東京大学農学生命科学研究科プレスリリース

2009/8/26

 栄養膜幹細胞株(TS細胞)を樹立:マウスクローン胚から

発表者:小田真由美(東京大学大学院農学生命科学研究科 応用動物科学専攻 特任研究員;現慶應義塾大学・総合医科学研究センター)
田中 智(東京大学大学院農学生命科学研究科 応用動物科学専攻 准教授)
柳町 隆造(ハワイ大学 医学部 名誉教授)
若山 照彦(理化学研究所 発生・再生科学総合研究センター チームリーダー)
塩田 邦郎(東京大学大学院農学生命科学研究科 応用動物科学専攻 教授)
他6名

発表概要

体細胞核移植によって作り出されるクローン動物では、胎盤の形成異常が頻繁に観察される。マウスクローン胚から、胎盤形成の基となる栄養膜幹細胞を取り出し細胞株を樹立すると、意外にも、樹立の効率や細胞の性質は、通常の交配で得られた胚のそれと大きな違いが無いことが判明した。クローン胚発生と胎盤の幹細胞に関する新たな知見を加える成果である。

発表内容

体細胞の核を卵子に移植することで作り出されるクローン動物では、その多くに胎盤形成異常があることが知られています。例えば、マウスの場合、たとえ妊娠期間を全うし分娩まで至ったクローン個体でもほぼ例外なく胎盤の過形成が見られ、通常の交配による妊娠に見られる胎盤のじつに3倍以上の大きさの胎盤が作られます。

それまで均一の性質を有していたほ乳類初期胚の細胞(割球)は、着床直前の胚盤胞期になると、栄養芽層と内部細胞塊との互いに異なる性質をもつ細胞集団に分かれます( 図1)。この栄養芽層に由来する栄養膜細胞が、着床後、胎盤を形成します。このように栄養芽層(栄養膜細胞)が胚発生で起こる最初の細胞分化によって作り出される細胞であることから、クローンでは、卵子に移植された体細胞核の“リプログラミング”(注1)が栄養膜細胞の分化する時期まで完全に終了せず、なんらかのエピジェネティックな異常(注2)が栄養膜細胞に内在するのではないか、それが胎盤形成の異常につながるのではないかと考えられて来ました。しかし、微量な栄養芽層を直接対象にした解析は困難で、その答えは得られていません。

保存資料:
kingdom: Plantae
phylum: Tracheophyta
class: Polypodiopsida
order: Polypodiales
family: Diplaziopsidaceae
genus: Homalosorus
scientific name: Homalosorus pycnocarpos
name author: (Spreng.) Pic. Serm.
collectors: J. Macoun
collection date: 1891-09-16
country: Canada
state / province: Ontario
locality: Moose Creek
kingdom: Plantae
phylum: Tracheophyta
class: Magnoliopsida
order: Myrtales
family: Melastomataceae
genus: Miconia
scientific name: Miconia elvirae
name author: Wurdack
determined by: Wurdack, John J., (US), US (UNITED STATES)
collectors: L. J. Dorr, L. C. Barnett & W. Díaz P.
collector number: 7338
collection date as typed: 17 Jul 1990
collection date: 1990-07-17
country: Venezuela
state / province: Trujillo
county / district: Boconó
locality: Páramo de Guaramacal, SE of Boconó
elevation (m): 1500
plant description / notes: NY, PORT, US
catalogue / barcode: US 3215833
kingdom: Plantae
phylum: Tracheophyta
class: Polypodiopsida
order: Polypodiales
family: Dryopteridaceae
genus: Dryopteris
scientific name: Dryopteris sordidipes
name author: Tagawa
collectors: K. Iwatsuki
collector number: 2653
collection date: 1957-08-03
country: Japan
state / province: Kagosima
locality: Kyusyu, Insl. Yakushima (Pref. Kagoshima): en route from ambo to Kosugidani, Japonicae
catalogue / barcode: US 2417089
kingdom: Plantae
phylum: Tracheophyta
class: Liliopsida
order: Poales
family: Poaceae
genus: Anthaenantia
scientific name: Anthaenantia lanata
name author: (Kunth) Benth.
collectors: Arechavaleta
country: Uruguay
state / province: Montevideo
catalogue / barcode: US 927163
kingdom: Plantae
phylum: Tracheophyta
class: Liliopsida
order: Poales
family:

課題 1: このプレスリリースによると、分娩まで至ったクローンマウスの胎盤は、通常の交配による妊娠の胎盤と比べてどれほどの大きさになりますか。
課題 2: このプレスリリースの「田中 智(東京大学大学院農学生命科学研究科 応用動物科学専攻」から始まり「たな知見を加える成果である。」で終わる部分を、「栄養膜幹細胞」を「TS細胞」に置き換えて書き直してください。
課題 3:
次の(a)〜(c)がこのプレスリリースの内容と合っているかどうかを、はい・いいえで答え、判断の根拠となる本文の言葉をそのまま引用してください。
(a) マウスクローン胚から栄養膜幹細胞株を樹立する効率は、通常の交配で得られた胚の場合と大きく異なっていた。
(b) 栄養芽層に由来する栄養膜細胞は、着床後に胎盤を形成する。
(c) 微量な栄養芽層を直接対象にした解析によって、すでに答えが得られている。

解答 1: 通常の交配による妊娠に見られる胎盤の3倍以上の大きさになります。

解答 2:
田中 智(東京大学大学院農学生命科学研究科 応用動物科学専攻 准教授)
柳町 隆造(ハワイ大学 医学部 名誉教授)
若山 照彦(理化学研究所 発生・再生科学総合研究センター チームリーダー)
塩田 邦郎(東京大学大学院農学生命科学研究科 応用動物科学専攻 教授)
他6名

発表概要

体細胞核移植によって作り出されるクローン動物では、胎盤の形成異常が頻繁に観察される。マウスクローン胚から、胎盤形成の基となるTS細胞を取り出し細胞株を樹立すると、意外にも、樹立の効率や細胞の性質は、通常の交配で得られた胚のそれと大きな違いが無いことが判明した。クローン胚発生と胎盤の幹細胞に関する新たな知見を加える成果である。

解答 3:
(a) いいえ。「樹立の効率や細胞の性質は、通常の交配で得られた胚のそれと大きな違いが無いことが判明した」
(b) はい。「この栄養芽層に由来する栄養膜細胞が、着床後、胎盤を形成します。」
(c) いいえ。「しかし、微量な栄養芽層を直接対象にした解析は困難で、その答えは得られていません。」